Review: Love & Other Drugs
PLOT: Circa-1996, a womanizing Pfizer pitchman (Jake Gyllenhaal), falls in love with a beautiful woman (Anne Hathaway) afflicted by early onset Parkinson's. Meanwhile, his sales start to skyrocket once his company introduces Viagra.
REVIEW: LOVE AND OTHER DRUGS is a film I've been eager to see ever since it was announced in the trades. Director Ed Zwick is one of those thoroughly consistent directors who over and over again, manages to make stirring and compelling dramas (GLORY, THE LAST SAMURAI, BLOOD DIAMOND, DEFIANCE) on a grand scale. While this might seem to be a departure, Zwick actually made his name as one of the producers of the hit eighties drama, THIRTYSOMETHING, so really, a smaller scale romantic drama is a return to his roots. Pair that with a the scorching hot pairing of Gyllenhaal and Hathaway, and you have a sure fire winner, right?
Sadly, no. I knew right from the first scene, where horny stud Gyllenhaal nails his boss' girlfriend while selling stereos that something was off somehow. The more the film went on, the more I got annoyed, especially once Gyllenhaal joins up with Pfizer, and becomes a big-shot rep, pushing drugs like Zoloft onto doctors so he can land big commissions. Whether or not the drugs can actually help patients seemingly doesn't matter.
So, I guess Zwick is trying to make LOVE AND OTHER DRUGS a razor-sharp commentary on big pharma, circa 1996 (when this takes place, meaning lots of khakis). That's all well and good, but I had an extraordinarily hard time buying Gyllenhaal in this cynical role, as he just seems too naturally earnest to be believable as an asshole.
Luckily, things pickup once he hooks up with Hathaway about a half-hour in, but even still, I had a hard time getting into the film. Their chemistry just seems off, and I think the problem is really Gyllenhaal who just doesn't seem to have a handle on his role (not that I can blame him, as a viewer, I couldn't get a handle on his character either). I think it's just a straight-case of miscasting, where the filmmakers really needed someone who could channel a RAIN-MAN-era Tom Cruise, who would have been perfect for this twenty years ago.
Alas, a new Tom Cruise is a tall order to fill, and sadly Gyllenhaal doesn't pull it off. As for Hathaway, she's actually pretty damn good as the more interesting half of the couple. It doesn't hurt that she has a lot more to work with, with her character suffering the early ravages of Parkinson's. She's been getting a lot of Oscar buzz for the role, and while I don't think she's quite worthy of an Oscar for her role here, she's nonetheless excellent. It's also worth noting that Hathaway obviously doesn't shy away from nudity, and she shows even more skin here than she did in HAVOC. I'm not complaining.
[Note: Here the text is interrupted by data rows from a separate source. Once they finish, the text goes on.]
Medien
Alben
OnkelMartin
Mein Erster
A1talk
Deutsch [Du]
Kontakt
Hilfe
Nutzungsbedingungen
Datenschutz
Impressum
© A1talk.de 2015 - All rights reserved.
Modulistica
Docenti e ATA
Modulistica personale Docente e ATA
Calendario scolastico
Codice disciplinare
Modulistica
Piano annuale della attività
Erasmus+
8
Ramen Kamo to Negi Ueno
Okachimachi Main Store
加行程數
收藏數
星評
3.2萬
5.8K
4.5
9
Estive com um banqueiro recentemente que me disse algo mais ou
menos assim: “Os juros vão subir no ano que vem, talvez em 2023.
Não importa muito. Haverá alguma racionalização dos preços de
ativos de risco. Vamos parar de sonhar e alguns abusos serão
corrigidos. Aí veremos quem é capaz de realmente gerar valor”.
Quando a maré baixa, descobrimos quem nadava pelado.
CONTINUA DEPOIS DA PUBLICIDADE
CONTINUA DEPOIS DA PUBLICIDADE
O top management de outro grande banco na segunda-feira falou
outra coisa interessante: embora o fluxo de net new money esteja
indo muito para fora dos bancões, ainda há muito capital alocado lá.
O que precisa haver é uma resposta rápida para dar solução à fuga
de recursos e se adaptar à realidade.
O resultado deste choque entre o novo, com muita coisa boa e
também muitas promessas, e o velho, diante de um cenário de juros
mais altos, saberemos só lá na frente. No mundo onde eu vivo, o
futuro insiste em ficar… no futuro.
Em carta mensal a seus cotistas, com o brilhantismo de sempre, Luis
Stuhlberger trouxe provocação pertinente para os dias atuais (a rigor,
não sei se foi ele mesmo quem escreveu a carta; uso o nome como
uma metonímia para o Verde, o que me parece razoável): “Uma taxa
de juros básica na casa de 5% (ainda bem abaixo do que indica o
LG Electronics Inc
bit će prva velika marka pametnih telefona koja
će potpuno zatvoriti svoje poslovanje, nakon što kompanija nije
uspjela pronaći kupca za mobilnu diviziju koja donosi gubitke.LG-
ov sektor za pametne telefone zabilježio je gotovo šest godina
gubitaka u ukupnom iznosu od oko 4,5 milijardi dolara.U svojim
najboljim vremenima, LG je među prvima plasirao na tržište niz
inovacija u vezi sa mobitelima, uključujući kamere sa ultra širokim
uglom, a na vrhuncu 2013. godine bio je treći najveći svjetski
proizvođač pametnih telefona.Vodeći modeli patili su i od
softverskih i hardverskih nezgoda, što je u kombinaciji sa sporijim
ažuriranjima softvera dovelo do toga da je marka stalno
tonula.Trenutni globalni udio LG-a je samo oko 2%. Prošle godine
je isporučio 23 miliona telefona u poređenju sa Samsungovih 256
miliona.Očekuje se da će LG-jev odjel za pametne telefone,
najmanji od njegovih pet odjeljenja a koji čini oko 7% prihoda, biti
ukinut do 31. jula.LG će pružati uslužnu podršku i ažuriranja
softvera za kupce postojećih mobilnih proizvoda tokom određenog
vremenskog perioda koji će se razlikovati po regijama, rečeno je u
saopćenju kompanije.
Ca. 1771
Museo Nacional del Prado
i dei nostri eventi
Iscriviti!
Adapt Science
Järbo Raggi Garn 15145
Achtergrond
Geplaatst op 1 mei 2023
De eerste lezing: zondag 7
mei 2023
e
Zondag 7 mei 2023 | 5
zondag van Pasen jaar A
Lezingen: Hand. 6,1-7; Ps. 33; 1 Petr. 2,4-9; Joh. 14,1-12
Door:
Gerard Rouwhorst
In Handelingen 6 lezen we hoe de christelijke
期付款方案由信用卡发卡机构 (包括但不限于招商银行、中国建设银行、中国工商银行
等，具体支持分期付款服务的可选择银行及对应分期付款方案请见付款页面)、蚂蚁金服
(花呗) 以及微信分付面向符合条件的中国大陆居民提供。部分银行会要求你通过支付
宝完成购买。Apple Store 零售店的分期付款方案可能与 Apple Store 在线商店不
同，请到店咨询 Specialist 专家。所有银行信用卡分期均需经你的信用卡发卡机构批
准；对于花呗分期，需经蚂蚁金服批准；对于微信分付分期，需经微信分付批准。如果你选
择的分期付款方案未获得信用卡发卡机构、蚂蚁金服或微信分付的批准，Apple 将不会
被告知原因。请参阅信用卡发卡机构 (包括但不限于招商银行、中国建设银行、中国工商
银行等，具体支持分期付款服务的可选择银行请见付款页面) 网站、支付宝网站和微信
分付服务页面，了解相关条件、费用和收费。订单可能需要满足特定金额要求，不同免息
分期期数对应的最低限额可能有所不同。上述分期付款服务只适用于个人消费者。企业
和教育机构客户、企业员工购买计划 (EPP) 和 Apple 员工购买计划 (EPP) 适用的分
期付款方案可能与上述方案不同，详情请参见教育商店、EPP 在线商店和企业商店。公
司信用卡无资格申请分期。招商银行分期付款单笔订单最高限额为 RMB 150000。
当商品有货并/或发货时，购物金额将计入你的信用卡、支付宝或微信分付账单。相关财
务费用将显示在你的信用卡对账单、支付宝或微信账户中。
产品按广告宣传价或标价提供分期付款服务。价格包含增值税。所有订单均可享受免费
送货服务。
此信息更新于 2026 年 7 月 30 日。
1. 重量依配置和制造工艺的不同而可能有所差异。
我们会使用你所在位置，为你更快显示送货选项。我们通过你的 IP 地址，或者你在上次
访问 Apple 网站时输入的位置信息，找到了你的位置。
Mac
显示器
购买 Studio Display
Oddly, about half way through the film, the tone totally changes and instead of a big-pharma satire, LOVE AND OTHER DRUGS turns into the romantic dramedy the trailers promised, and sure enough it becomes a better film. That said, it's certainly no UP IN THE AIR, which the film seems trying desperately to be. Still, I found myself actually enjoying the second half of the film, which is a surprise as I was actively loathing it during the first hour.
Other than Gyllenhaal's miscasting, the biggest problem is Josh Gad, who seems to have walked in from a SUPERBAD rip-off, and just about ruins the film with his totally unlikable, douche-baggy character. I guess he's supposed to be the comic relief sidekick, but his whole subplot, where he plays Gyllenhaal's multi-millionaire brother, who's been recently dumped by his trophy wife, is a disastrous addition to the film. Every time he walked on-screen I cringed, and it's one of the most annoying performances I've seen in a major film in a long time.
Luckily, the rest of the supporting cast is an improvement. The great Oliver Platt has a juicy role as Gyllenhaal's mentor, and you'll find yourself wishing that Gad's character had just been absorbed into his to give him more screen time. Hank Azaria pops up as an initially scummy GP, that's all to happy to peddle anyone's drugs as long as he's hooked up with sex and free trips. He initially comes off as a complete SOB, but a heart-to-heart later in the film affords him a little sympathy. Meanwhile, veteran scene-stealer George Segal, and the late, great Jill Clayburgh, show up as Gyllenhaal's folks for one brief scene. The great (and HOT) Judy Greer also puts in an appearance as one of Gyllenhaal's early conquests.
Throughout the first half of LOVE AND OTHER DRUGS, I thought I was watching one of the worst misfires from a major director since James L. Brooks' SPANGLISH, but luckily it got better as it went on. It's still a seriously flawed film, and one that is unlikely to get too many accolades around Oscar-time (save for Hathaway's performance), but overall, it's not bad, and moderately engrossing. Still, judging from the talent involved, I would have expected this to be a lot more than not bad. Consider this one a noble misfire, that could have been great with some tweaks to the script, and a more cynical hand at the helm.